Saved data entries
________________________________________
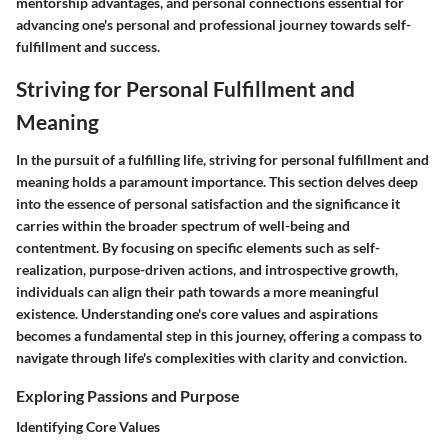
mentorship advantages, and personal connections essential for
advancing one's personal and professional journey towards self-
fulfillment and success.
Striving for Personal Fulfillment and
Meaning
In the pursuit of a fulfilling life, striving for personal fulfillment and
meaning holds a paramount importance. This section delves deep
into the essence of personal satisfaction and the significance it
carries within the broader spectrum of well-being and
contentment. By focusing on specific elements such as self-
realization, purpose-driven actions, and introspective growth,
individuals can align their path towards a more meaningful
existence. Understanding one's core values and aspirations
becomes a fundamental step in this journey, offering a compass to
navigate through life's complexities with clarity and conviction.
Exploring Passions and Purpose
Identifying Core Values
________________________________________
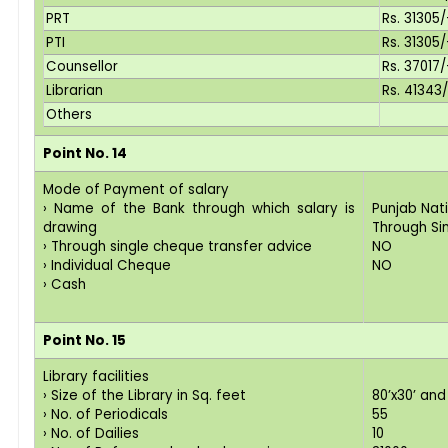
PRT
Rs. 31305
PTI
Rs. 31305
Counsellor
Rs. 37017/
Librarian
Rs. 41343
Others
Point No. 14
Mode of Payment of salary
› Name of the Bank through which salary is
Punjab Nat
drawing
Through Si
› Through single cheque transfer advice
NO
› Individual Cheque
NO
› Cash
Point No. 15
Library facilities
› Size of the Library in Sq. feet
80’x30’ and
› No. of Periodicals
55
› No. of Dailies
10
________________________________________
* [Your task]:
Among the lines above, list those that contain the word "self".

* [Response]:
advancing one's personal and professional journey towards self-
contentment. By focusing on specific elements such as self-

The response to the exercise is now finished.